Using the data that follows, give again word for word the lines between the one holding "Scrutinizer’s Report on 22nd AGM" and the one holding "Secure transaction", inclusive. Omit the pictures.

• • • • • • •

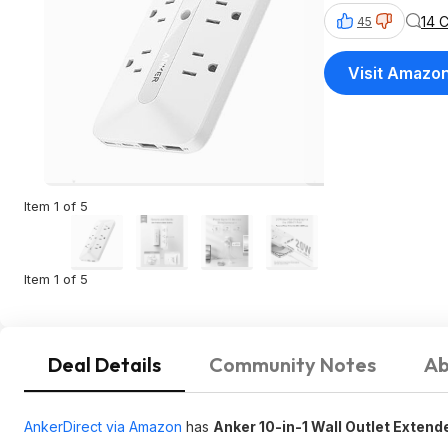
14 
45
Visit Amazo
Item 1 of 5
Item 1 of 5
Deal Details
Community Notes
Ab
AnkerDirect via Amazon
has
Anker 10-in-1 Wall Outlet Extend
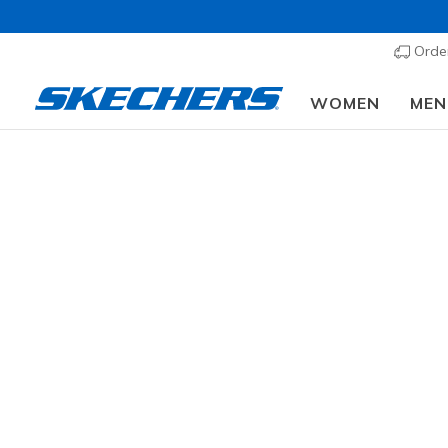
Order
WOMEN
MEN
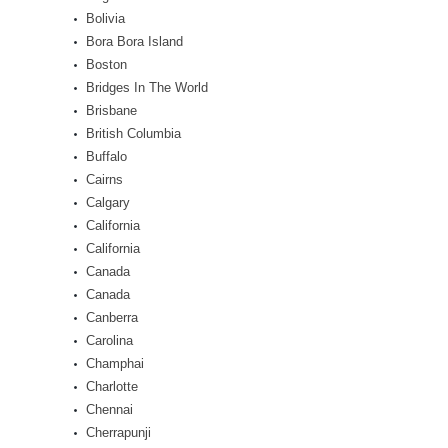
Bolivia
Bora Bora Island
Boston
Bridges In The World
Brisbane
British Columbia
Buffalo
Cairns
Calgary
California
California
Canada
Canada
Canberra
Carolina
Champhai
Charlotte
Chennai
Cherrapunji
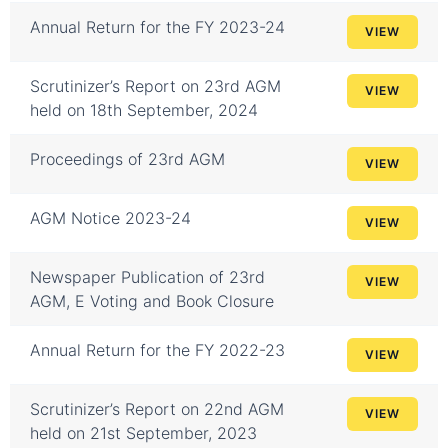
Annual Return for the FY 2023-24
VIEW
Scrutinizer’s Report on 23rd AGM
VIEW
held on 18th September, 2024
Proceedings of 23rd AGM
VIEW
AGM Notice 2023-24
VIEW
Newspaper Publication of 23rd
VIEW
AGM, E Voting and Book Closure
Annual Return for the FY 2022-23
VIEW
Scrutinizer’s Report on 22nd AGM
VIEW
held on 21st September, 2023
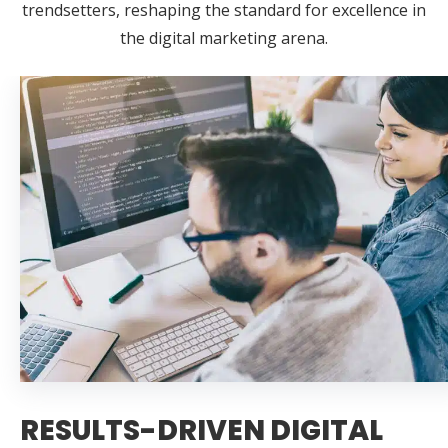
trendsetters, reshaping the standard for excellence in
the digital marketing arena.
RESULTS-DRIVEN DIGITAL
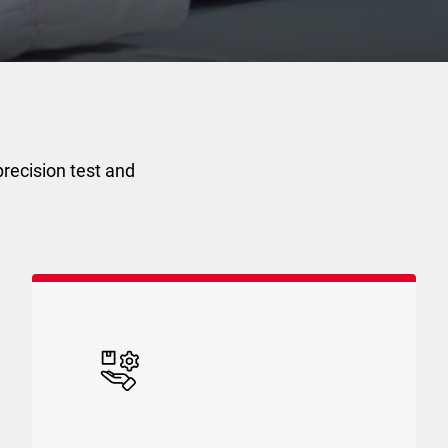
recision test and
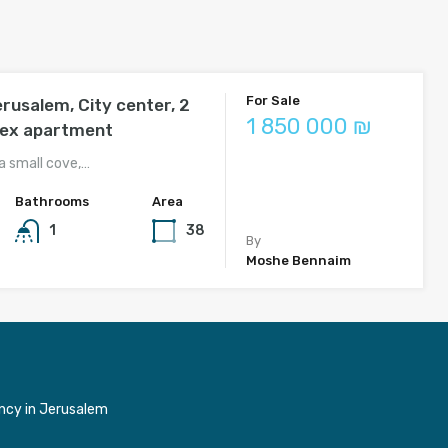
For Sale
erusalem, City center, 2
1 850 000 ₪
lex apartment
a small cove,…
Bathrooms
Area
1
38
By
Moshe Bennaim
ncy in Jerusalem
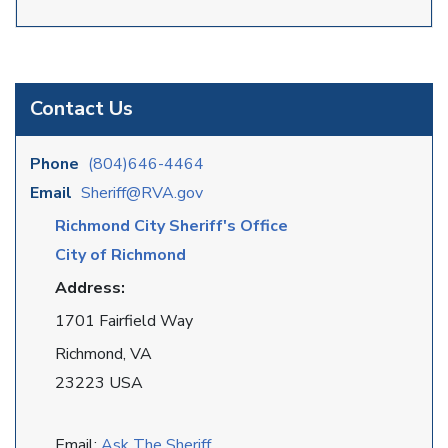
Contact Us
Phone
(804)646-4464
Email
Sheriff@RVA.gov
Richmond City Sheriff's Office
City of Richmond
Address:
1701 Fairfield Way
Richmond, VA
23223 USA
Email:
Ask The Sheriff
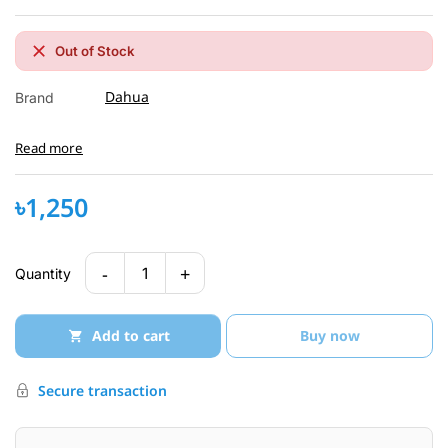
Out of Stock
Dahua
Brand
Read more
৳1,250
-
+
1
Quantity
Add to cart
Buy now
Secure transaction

• • • • • • •

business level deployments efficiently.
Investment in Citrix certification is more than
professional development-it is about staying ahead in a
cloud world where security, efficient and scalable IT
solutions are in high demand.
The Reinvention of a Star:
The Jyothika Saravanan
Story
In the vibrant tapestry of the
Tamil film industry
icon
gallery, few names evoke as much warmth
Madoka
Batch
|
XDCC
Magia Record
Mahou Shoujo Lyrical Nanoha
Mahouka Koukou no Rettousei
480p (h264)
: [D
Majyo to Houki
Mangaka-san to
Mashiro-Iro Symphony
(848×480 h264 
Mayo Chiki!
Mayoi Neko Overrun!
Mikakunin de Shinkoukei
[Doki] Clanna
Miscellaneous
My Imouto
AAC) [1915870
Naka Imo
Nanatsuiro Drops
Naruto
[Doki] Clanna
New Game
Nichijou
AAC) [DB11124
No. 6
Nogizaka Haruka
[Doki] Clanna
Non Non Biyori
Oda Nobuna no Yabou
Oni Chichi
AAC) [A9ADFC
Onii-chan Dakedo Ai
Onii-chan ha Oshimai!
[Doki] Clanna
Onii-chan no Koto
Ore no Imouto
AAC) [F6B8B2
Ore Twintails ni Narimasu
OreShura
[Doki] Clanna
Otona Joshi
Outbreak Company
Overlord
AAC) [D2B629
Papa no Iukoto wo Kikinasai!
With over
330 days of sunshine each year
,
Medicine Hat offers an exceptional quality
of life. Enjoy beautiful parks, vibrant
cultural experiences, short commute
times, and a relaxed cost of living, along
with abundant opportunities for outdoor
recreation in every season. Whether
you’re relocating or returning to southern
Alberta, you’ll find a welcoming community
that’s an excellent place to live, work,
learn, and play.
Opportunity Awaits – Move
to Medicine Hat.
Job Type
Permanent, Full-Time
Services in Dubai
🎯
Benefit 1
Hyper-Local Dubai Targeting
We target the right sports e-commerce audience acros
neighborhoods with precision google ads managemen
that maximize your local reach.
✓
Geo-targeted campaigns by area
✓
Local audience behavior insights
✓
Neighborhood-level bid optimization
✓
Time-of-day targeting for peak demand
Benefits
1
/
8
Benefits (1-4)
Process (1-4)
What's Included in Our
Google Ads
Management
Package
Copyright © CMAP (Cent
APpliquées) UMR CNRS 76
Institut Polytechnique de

• • • • • • •

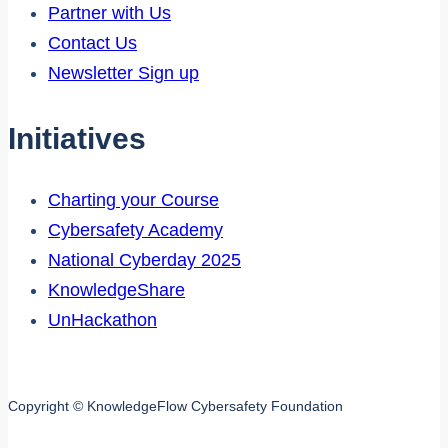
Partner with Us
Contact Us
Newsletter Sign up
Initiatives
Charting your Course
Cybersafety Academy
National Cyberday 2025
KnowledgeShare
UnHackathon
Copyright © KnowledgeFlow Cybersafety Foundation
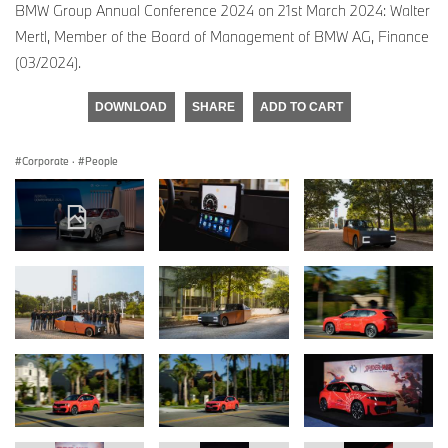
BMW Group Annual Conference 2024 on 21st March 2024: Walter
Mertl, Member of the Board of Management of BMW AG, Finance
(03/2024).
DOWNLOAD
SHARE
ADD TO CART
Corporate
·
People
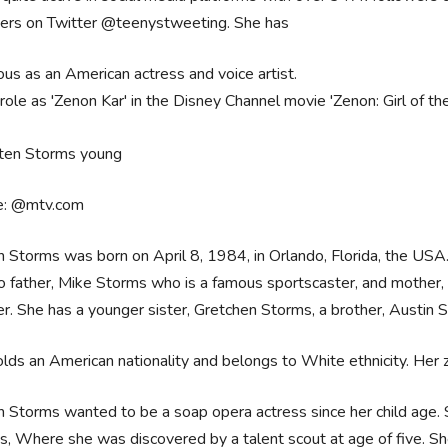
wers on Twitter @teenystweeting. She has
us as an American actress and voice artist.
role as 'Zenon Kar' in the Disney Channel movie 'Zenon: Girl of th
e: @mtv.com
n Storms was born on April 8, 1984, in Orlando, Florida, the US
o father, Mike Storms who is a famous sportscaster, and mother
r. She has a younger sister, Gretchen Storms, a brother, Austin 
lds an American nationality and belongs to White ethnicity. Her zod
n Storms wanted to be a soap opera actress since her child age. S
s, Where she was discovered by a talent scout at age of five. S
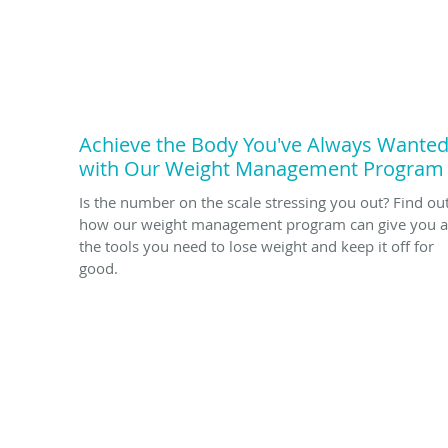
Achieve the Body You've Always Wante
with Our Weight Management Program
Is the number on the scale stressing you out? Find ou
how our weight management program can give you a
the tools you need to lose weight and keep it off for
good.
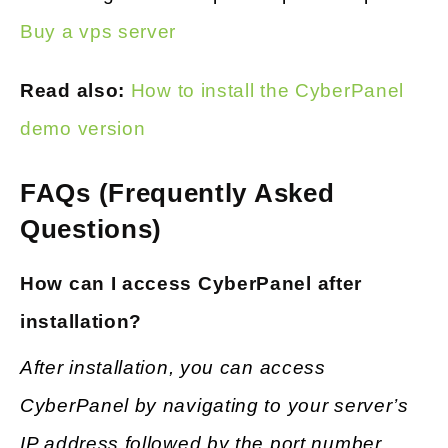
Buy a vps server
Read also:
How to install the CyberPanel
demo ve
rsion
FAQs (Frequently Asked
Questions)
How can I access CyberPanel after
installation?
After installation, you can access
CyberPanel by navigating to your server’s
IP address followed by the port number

• • • • • • •

> Exercise answer:
Scrutinizer’s Report on 22nd AGM
VIEW
held on 21st September, 2023
trendsetters, reshaping the standard for excellence in
the digital marketing arena.
RESULTS-DRIVEN DIGITAL
recision test and
For Sale
erusalem, City center, 2
1 850 000 ₪
lex apartment
a small cove,…
Bathrooms
Area
1
38
By
Moshe Bennaim
ncy in Jerusalem
Contact Us
Phone
(804)646-4464
Email
Sheriff@RVA.gov
Richmond City Sheriff's Office
City of Richmond
Address:
1701 Fairfield Way
Richmond, VA
23223 USA
Email:
Ask The Sheriff
Out of Stock
Dahua
Brand
Read more
৳1,250
-
+
1
Quantity
Add to cart
Buy now
Secure transaction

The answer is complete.